Grant the runtime service account the iam.serviceAccountTokenCreator role on the proxy service account by running the following gcloud command:

gcloud iam service-accounts add-iam-policy-binding \
PROXY_SA_NAME@PROJECT_ID.iam.gserviceaccount.com \
--member=serviceAccount:RUNTIME_SA_NAME@PROJECT_ID.iam.gserviceaccount.com \
--role=roles/iam.serviceAccountTokenCreator

Replace the following:

PROXY_SA_NAME: The name of the proxy service account. For example, envsa-79.
PROJECT_ID: The Google Cloud project ID. For example, apigee-example-org.
RUNTIME_SA_NAME: The ID for the runtime service account. For example, apigee-runtime.

If the steps in this document do not resolve the issue, see Must gather diagnostic information.

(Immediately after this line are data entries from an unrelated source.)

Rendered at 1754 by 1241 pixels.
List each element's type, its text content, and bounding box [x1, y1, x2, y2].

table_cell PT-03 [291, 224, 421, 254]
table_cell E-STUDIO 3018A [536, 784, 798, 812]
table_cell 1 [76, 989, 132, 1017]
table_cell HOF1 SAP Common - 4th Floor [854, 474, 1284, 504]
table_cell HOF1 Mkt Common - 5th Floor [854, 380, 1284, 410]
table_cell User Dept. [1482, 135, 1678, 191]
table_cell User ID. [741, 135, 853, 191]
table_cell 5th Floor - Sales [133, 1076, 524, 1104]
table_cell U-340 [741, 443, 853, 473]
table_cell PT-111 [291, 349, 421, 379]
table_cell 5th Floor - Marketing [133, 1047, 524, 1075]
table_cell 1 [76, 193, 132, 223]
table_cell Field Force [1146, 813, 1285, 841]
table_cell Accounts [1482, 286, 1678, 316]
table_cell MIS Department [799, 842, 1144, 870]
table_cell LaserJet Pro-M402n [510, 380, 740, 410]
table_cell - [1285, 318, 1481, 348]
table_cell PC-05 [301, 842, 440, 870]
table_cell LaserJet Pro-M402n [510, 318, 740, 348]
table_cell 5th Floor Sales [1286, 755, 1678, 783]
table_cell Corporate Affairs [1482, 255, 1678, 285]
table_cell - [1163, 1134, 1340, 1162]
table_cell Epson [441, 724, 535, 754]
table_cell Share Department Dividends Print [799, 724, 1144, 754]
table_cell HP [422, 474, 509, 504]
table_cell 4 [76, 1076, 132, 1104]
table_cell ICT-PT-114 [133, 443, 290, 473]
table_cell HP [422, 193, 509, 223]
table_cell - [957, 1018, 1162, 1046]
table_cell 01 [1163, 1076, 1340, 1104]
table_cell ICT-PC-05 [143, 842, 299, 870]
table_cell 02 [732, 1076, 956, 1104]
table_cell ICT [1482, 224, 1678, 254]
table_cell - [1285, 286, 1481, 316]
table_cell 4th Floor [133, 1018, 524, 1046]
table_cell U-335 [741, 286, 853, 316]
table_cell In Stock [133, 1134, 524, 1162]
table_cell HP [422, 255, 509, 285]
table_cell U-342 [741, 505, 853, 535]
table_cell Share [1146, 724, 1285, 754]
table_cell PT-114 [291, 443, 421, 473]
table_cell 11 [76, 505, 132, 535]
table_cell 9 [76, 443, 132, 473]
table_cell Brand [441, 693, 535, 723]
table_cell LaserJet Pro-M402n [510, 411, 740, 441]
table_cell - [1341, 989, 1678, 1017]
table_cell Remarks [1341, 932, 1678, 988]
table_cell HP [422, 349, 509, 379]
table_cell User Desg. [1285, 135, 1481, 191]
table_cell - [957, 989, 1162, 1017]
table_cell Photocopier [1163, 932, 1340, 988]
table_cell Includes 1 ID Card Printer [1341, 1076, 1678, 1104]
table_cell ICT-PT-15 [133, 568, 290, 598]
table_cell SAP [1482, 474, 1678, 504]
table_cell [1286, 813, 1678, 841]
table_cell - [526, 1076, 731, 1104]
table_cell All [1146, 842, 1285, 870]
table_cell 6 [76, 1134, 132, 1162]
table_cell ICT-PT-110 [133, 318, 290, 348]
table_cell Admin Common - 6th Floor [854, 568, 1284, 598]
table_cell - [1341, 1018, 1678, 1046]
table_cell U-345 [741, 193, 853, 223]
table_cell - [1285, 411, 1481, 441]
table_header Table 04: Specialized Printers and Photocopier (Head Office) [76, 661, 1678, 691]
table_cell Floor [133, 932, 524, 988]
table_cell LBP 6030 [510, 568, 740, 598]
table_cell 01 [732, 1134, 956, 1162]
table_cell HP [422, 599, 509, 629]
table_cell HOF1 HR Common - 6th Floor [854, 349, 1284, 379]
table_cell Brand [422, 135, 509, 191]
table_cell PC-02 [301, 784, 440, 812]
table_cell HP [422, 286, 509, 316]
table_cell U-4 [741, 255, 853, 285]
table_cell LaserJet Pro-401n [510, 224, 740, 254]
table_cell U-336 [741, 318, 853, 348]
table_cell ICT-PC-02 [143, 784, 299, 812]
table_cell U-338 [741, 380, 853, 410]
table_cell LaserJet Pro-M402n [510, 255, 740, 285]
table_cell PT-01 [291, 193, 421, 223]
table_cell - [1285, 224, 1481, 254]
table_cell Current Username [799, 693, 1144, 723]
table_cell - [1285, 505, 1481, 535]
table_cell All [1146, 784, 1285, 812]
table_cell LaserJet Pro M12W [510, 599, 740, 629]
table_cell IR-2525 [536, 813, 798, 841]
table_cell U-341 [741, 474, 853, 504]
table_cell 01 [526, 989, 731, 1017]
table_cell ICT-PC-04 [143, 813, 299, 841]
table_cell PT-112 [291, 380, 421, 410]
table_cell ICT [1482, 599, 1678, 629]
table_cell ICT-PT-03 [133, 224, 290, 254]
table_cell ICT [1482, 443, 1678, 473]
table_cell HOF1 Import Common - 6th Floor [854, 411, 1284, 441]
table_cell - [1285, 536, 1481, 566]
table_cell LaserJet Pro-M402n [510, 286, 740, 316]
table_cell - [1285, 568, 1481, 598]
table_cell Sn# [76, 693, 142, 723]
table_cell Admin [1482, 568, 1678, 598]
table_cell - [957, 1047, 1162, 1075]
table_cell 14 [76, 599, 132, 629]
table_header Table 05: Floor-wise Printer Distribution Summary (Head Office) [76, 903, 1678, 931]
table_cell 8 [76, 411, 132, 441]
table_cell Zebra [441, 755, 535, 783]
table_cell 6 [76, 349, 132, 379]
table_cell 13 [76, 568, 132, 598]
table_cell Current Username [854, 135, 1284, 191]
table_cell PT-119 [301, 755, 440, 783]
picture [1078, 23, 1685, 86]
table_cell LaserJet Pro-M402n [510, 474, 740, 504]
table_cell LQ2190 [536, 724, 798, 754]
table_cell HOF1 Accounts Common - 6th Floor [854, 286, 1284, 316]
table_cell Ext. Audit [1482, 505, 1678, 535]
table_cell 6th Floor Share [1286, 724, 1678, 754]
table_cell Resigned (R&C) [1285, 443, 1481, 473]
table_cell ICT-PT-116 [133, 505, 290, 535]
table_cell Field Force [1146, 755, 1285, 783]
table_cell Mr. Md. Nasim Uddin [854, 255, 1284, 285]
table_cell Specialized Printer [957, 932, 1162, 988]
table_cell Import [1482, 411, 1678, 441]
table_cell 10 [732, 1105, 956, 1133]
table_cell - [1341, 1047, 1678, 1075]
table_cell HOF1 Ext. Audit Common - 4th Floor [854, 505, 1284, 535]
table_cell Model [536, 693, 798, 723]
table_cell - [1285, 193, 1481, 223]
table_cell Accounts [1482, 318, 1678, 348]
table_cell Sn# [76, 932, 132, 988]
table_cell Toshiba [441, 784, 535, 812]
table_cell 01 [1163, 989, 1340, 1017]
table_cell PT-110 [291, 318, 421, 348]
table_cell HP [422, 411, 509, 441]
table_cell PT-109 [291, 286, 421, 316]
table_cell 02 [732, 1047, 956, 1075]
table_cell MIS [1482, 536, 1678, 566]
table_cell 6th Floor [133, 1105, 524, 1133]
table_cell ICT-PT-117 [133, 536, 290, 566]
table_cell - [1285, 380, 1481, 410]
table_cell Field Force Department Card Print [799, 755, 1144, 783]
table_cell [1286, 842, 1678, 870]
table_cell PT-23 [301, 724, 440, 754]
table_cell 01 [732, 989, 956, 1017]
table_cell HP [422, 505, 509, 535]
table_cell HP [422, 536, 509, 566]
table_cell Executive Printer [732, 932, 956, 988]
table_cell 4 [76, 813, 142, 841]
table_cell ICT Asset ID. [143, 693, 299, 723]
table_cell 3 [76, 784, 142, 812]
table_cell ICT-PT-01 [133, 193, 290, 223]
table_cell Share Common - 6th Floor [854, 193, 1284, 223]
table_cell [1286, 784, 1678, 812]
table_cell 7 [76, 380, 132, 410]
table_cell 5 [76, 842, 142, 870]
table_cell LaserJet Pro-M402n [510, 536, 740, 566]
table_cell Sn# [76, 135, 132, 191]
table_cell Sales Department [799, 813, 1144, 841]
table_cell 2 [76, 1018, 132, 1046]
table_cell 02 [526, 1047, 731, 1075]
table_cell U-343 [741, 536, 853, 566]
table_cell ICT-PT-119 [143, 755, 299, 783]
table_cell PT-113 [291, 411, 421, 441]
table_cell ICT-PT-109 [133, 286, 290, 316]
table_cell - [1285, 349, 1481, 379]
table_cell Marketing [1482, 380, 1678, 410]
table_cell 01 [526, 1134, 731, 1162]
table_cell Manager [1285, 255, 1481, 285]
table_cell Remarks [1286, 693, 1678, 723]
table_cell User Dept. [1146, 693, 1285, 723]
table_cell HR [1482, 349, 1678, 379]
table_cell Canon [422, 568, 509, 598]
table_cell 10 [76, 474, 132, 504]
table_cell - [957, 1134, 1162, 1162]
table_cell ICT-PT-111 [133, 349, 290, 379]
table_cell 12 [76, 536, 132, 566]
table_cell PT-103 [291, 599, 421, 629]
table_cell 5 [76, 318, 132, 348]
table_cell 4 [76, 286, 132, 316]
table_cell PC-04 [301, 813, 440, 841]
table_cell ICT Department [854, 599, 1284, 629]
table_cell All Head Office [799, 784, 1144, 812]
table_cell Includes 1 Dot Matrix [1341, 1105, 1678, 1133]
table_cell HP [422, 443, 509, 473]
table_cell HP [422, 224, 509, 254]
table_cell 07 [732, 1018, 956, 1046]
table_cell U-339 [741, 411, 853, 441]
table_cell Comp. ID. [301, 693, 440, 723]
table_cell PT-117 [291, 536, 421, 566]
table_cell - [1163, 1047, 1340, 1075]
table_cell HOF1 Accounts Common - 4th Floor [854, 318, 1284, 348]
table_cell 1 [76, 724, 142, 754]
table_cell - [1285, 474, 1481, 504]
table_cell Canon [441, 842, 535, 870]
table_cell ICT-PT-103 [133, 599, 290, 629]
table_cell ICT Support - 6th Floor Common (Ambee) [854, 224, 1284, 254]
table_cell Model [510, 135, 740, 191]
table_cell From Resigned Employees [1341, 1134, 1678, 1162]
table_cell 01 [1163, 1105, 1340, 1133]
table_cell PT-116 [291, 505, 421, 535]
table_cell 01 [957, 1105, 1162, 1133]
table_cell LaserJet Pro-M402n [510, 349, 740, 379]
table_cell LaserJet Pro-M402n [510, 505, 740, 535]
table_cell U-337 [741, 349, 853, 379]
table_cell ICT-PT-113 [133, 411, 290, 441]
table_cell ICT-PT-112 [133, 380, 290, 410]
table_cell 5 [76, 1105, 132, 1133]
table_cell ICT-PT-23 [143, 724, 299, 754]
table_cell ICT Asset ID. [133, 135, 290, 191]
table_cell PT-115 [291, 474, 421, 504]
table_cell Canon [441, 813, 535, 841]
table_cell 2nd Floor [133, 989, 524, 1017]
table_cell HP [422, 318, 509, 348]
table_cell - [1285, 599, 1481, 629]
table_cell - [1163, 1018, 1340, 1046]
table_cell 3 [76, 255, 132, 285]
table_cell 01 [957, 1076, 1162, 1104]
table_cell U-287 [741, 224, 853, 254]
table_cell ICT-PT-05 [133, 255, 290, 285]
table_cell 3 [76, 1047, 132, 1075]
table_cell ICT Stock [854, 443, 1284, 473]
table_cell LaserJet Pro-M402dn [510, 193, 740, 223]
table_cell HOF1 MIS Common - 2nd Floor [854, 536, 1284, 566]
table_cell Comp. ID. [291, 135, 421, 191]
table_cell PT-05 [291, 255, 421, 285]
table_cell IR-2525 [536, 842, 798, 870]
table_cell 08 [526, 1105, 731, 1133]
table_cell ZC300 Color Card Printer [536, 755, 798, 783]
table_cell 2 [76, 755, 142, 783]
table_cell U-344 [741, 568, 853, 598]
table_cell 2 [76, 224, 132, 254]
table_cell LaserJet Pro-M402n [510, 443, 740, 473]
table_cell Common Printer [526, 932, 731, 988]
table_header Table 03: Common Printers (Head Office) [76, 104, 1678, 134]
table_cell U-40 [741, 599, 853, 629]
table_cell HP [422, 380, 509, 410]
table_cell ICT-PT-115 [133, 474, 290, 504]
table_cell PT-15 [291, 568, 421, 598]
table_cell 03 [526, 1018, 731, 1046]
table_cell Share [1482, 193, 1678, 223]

Cause: Log entry size exceeding the permitted logging limit

Diagnosis

If you do not see some of the logs showing up in Cloud Logging after ensuring the other causes described in this document are not the issue, then it is possible that the size of some of the log entries sent from Apigee exceeds 256 KB which is the hard limit for a log size entry on Cloud Logging. See Logging usage limits for more information.

Resolution

This is a non-configurable limit set on Cloud Logging and the only workaround known currently is to keep the log entry size sent from Apigee under 256 KB. If you are logging payload that has the potential to go above this limit, either do not log this payload, or understand that some transactions will not be logged once the limit is reached.

If the steps in this document do not resolve the issue, see Must gather diagnostic information.

Must gather diagnostic information

If the problem persists even after following the above instructions, gather the following diagnostic information and then contact Apigee Support:

Apigee organization.
Environment and API proxy seeing the issue.
Downloaded debug session (this will provide all the above info).
The specific policy name in the API proxy which is sending logs to Cloud Logging.
For Apigee hybrid: The overrides.yaml file.